(READING PASSAGE)

▼

# latex compressor driven spray guns



## sniffingratty (Sep 3, 2011)

It is possible to just buy a gun and hook it up to a compressor to air spray latex interior? 

I have a airless, but even with the fine tip it has a bit of texture to the finish. I think that I would just resort to a brush, or back brush at least, but I have the ultimate spray job coming up. It a house with plaster box moldings covering every inch of space. It would be nice if I could get an air gun for cheap and just hook it up to my compressor, but maybe that is wishful thinking. 

-Seth

Signature: Vote for Ron Paul 2012!


----------



## robladd (Nov 22, 2010)

Astro Pneumatic Blue Gun with 2.0 nozzle


----------



## Workaholic (Apr 17, 2007)

What kind of airless, tip and psi are you using? How big is the spray project?


----------



## sniffingratty (Sep 3, 2011)

I am using a Graco 395 with the fine finish tip (green) I believe it is a .412. I seem to get better results by turning up the psi, although it can get kind of messy with the over spray. I spoke with someone at the paint store that other day and he said that most people use low pressure for fine finish trim, which does not seem to match with my experience. 

What tip and pressure combination do you use for the best results, I could give that a try before buying more equipment.


----------



## sniffingratty (Sep 3, 2011)

oh yeah, this is a large interior job, at least 2,000 ft of trim.


----------



## more_prep (Dec 7, 2009)

Two options that have worked for me, but not without extensive experimentation:

1. Add an air assisted airless gun to your airless pump. Very low overspray, great finish, great atomization. I still thin to
60 sec in a Ford 4 cup. Using a .011" tip with 12" fan gives amazing results on walls and ceilings. Trim takes a smaller tip
to reduce the flow rate, like 0.007", with a 4 to 8" fan. I spray at 400 to 600 psi, and the electric pump works as well or better than my air powered pump. Very little wink. It's an old Graco nova spx (still has the variable speed dc motor, though).
I've tried most AAA guns, and I like the Kremlin best, in about every way. Add a pressure gauge at the pump output.

2. To atomize pigmented waterbornes with air, the "compliant" guns are far better than HVLP. I've had good luck with Devilbiss Compact (CVI), but there are several options. It gives better control than the AAA, allowing multiple passes on trim.
It's my method of choice for trim. I thin to 45 sec in a Ford 4 cup. 

All of this is pretty tricky to get right, so be warned that
you might have to experiment *extensively*. Once it works,
I think the results are incomparable.


----------



## sniffingratty (Sep 3, 2011)

So in the first senario I would attach my compressor and ariless pump to the AAA gun? Would I need t oget a regulator for my compressor? Are you saying that I should put a pressure gauge on the airless? 

In the second senario I'm not sure what a CVI gun is (I googled, but they look the same as HVLP guns.) I'm also not sure what thin to .45 in a Ford 4 cup means.

▲

(SUPPLIED ENTRIES)
▼

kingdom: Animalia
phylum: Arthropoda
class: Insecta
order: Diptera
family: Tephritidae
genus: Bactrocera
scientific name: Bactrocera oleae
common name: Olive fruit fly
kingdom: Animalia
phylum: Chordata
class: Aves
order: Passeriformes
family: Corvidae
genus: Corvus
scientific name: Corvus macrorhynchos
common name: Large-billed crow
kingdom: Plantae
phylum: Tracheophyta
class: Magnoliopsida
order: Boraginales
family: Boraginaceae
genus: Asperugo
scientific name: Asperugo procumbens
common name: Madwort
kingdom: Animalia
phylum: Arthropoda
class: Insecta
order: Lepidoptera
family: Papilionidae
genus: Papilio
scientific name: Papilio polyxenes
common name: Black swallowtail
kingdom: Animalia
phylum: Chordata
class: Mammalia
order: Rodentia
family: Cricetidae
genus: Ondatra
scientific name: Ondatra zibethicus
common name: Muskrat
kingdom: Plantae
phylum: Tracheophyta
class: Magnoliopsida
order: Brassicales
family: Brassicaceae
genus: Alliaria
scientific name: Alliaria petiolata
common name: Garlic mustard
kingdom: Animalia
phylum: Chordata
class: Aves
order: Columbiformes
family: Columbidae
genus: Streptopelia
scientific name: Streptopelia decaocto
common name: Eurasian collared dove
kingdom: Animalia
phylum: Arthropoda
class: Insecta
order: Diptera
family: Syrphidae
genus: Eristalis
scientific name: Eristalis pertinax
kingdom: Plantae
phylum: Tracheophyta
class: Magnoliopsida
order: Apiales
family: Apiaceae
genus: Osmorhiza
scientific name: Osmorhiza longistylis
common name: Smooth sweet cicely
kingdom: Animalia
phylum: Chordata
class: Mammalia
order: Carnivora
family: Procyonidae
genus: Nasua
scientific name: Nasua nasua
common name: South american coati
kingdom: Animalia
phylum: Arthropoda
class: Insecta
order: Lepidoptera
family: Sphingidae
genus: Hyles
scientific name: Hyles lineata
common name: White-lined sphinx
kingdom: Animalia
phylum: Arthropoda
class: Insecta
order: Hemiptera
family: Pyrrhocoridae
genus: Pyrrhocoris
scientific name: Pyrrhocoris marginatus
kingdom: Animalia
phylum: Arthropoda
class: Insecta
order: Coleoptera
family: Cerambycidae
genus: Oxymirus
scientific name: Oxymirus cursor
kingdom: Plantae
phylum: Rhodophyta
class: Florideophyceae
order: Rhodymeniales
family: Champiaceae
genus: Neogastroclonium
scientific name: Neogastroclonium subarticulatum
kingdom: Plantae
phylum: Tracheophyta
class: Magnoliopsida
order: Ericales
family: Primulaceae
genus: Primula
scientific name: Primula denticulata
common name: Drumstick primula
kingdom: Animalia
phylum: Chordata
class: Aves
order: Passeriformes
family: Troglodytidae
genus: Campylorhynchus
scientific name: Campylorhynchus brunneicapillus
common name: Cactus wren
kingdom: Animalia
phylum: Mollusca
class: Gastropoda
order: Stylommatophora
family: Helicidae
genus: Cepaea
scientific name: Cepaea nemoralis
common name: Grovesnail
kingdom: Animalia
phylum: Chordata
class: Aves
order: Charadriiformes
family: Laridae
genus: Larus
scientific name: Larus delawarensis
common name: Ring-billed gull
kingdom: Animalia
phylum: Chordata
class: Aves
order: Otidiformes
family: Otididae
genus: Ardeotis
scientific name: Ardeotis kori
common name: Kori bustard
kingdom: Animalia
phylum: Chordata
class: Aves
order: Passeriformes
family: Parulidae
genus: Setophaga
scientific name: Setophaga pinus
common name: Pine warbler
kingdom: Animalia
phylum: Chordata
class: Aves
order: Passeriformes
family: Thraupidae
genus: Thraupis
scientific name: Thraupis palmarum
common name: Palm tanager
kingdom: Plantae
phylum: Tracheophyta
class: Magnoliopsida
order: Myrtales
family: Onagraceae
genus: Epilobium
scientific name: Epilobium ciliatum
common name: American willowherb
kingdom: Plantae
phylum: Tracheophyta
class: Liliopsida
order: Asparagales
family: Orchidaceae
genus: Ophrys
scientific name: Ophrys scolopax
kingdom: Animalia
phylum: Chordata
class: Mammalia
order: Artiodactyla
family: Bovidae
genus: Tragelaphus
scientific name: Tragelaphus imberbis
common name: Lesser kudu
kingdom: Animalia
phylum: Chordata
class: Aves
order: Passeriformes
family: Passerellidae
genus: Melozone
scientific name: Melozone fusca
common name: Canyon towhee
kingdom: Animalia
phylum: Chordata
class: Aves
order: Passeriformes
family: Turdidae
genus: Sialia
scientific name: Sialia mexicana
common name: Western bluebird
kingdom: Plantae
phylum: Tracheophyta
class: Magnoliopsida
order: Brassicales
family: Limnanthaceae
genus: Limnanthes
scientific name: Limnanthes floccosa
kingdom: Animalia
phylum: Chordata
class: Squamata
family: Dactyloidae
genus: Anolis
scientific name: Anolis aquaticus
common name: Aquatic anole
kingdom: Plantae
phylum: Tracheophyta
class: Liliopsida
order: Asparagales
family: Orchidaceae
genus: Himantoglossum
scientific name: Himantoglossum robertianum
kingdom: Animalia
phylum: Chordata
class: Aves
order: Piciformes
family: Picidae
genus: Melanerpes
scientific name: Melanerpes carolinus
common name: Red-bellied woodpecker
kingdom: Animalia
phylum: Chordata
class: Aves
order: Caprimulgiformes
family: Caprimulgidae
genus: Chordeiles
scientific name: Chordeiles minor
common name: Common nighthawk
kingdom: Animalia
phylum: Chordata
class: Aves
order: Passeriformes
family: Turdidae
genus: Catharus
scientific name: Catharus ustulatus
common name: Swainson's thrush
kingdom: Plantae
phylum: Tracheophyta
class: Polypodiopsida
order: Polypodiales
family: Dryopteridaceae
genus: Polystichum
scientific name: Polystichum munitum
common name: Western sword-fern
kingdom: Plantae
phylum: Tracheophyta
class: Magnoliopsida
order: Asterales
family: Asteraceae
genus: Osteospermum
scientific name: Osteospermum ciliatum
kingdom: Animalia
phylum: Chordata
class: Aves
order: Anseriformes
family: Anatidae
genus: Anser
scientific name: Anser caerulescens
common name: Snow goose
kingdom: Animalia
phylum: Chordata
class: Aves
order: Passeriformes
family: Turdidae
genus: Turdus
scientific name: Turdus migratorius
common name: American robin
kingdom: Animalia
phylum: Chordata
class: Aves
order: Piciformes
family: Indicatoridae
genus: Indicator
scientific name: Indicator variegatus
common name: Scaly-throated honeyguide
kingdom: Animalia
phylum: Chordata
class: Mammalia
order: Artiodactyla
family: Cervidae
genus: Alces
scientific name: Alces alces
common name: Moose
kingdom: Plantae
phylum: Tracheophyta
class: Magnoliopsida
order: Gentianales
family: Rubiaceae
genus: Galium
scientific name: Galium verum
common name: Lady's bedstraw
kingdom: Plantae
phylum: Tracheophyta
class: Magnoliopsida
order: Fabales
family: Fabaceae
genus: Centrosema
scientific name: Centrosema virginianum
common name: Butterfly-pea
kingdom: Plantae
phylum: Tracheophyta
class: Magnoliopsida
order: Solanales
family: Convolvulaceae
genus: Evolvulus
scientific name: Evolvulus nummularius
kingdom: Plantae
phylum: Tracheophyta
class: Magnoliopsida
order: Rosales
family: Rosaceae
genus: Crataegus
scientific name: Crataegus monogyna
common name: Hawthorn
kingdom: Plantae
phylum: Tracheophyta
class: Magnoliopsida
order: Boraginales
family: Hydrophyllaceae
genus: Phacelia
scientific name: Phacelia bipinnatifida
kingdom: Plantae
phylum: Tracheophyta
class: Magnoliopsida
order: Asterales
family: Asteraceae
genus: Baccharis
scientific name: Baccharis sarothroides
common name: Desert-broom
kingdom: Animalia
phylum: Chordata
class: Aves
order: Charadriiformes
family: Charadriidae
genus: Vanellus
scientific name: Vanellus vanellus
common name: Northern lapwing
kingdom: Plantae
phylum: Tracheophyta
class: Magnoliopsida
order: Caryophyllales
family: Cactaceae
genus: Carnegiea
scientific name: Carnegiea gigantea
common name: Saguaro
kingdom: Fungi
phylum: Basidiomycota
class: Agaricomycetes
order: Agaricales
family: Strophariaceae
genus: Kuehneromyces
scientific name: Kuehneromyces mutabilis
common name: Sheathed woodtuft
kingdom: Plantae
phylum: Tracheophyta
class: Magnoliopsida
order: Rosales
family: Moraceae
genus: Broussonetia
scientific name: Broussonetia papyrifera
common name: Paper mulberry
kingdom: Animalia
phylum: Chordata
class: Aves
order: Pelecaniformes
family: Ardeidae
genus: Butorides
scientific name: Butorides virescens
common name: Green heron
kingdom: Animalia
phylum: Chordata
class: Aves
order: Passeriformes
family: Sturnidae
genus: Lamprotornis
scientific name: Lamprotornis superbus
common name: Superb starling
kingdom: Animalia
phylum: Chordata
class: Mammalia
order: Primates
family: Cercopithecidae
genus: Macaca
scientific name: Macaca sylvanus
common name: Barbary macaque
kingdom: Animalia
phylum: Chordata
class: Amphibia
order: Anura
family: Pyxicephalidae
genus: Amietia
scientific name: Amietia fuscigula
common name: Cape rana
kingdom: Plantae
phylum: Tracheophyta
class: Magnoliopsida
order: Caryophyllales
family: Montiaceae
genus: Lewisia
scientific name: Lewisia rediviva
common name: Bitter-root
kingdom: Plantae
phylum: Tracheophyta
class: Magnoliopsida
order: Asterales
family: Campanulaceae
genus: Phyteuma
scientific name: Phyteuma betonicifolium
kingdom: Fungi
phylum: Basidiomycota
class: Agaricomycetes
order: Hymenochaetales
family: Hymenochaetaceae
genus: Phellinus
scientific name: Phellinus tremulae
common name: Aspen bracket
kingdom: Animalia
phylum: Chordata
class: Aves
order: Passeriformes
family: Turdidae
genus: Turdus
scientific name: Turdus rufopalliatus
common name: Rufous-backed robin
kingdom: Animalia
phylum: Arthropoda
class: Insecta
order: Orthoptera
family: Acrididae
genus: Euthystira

▲

(TASK TO COMPLETE)
Reproduce the spray gun thread from "## more_prep (Dec" up to and including "the pump output.", substituting "Binks" for "Kremlin". The data have no role in this exercise.

(CORRECT RESULT)
## more_prep (Dec 7, 2009)

Two options that have worked for me, but not without extensive experimentation:

1. Add an air assisted airless gun to your airless pump. Very low overspray, great finish, great atomization. I still thin to
60 sec in a Ford 4 cup. Using a .011" tip with 12" fan gives amazing results on walls and ceilings. Trim takes a smaller tip
to reduce the flow rate, like 0.007", with a 4 to 8" fan. I spray at 400 to 600 psi, and the electric pump works as well or better than my air powered pump. Very little wink. It's an old Graco nova spx (still has the variable speed dc motor, though).
I've tried most AAA guns, and I like the Binks best, in about every way. Add a pressure gauge at the pump output.